Morgan Freeman and Diane Keaton play off each other in ‘Ruth & Alex’

By Diana Mehta, The Canadian Press

TORONTO – Some of the most intimate moments between a long-married couple played by Morgan Freeman and Diane Keaton in their new film “Ruth and Alex” weren’t even originally part of the script.

The two veteran actors simply played off each other as certain scenes were filmed from afar.

“We were very lucky with their chemistry — because that’s not directing, that’s them,” film director Richard Loncraine said in an interview during the Toronto International Film Festival, where “Ruth and Alex” had its premiere.

“Directing them was really easy.
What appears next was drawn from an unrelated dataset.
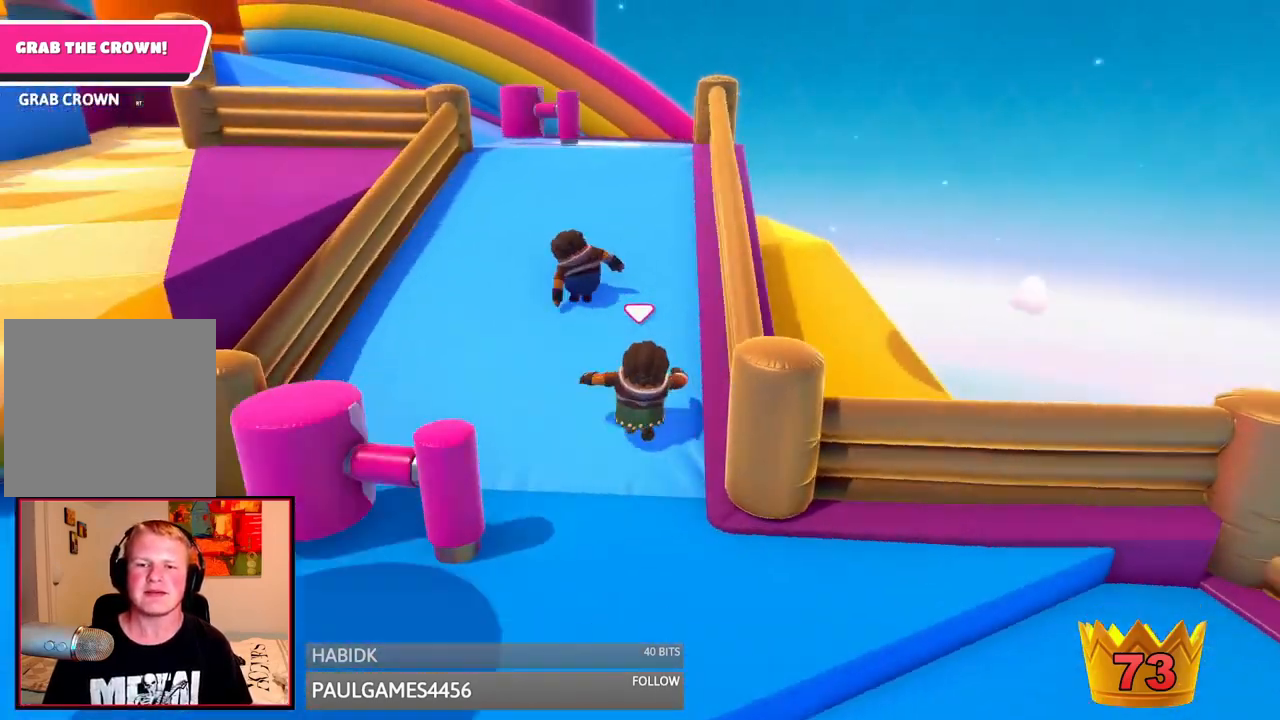
{"dt_ms": 500, "buttons": [], "left_stick": "up", "right_stick": "center", "events": [[125, "right_stick", "up-left"], [250, "right_stick", "center"], [417, "right_stick", "down-left"], [500, "right_stick", "center"]]}
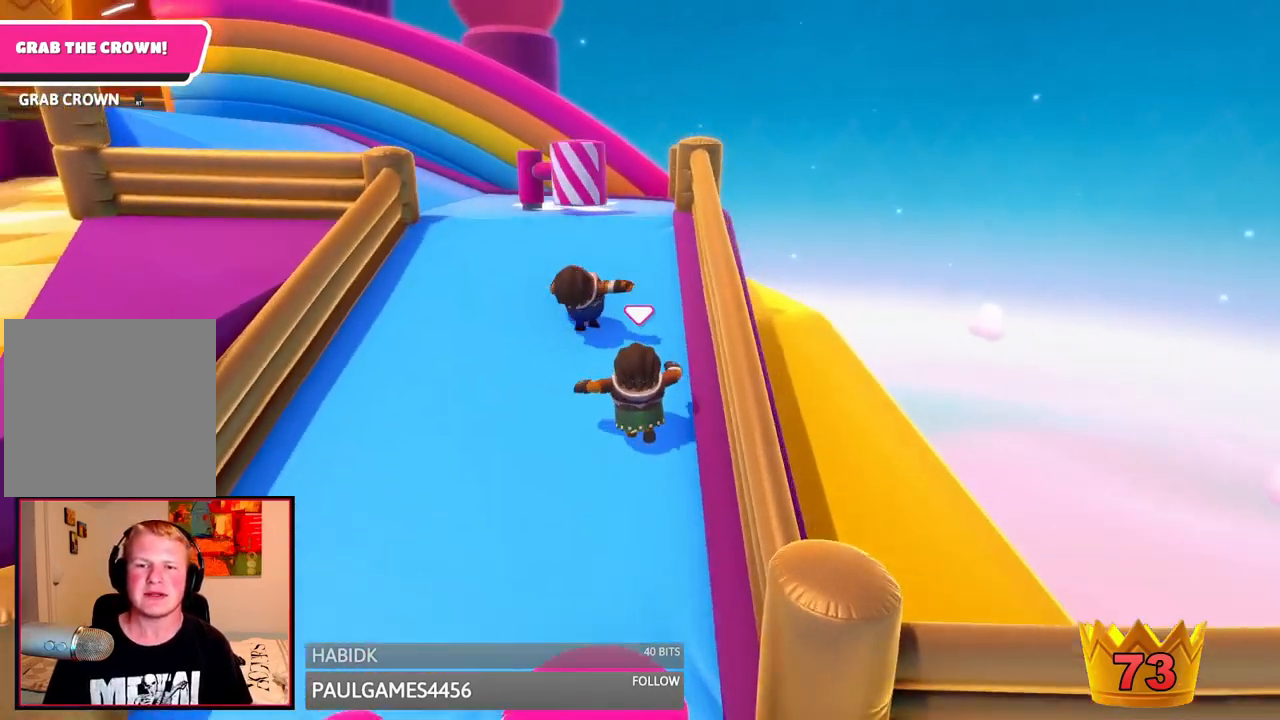
{"dt_ms": 500, "buttons": [], "left_stick": "up", "right_stick": "center", "events": [[167, "right_stick", "down"], [417, "right_stick", "center"]]}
Directing actors is a little bit of a myth, you just have to create an environment in which they feel safe.”

It’s not that Freeman and Keaton made up the script as they went along, Loncraine said, they just elaborated on it, adding nuances which brought depth and warmth to the film.

“Diane, it’s not that she ad-libs dialogue, she tends to interject, it’s her manner,” the director explained. “It creates a great vitality so you have a different energy level from her.”

Loncraine recounted one scene from the film in which the two actors walk down a New York City street arguing about how to best care for their injured dog.

“That was all shot on a long lens, on two cameras at the same time,” he said. “Yes, the dialogue was written for them, but they ad-libbed around it at the same time and they would throw stuff in.”

Scenes were also allowed to play out to allow Freeman and Keaton to really bring their characters come to life.

“Actors never like breaking scenes into too many short bits, they’re like racehorses, they want to act, they want to get on with it,” Loncraine said.

The film, based on the novel “Heroic Measures,” follows the couple over an eventful weekend in which they contemplate selling the Brooklyn apartment they’ve lived in for 40 years.

Cynthia Nixon — of “Sex and the City” fame — plays a somewhat over-zealous real estate agent who urges them to reach a decision while the city also deals with an exaggerated terrorist alert.

The Toronto International Film Festival runs through Sept. 14.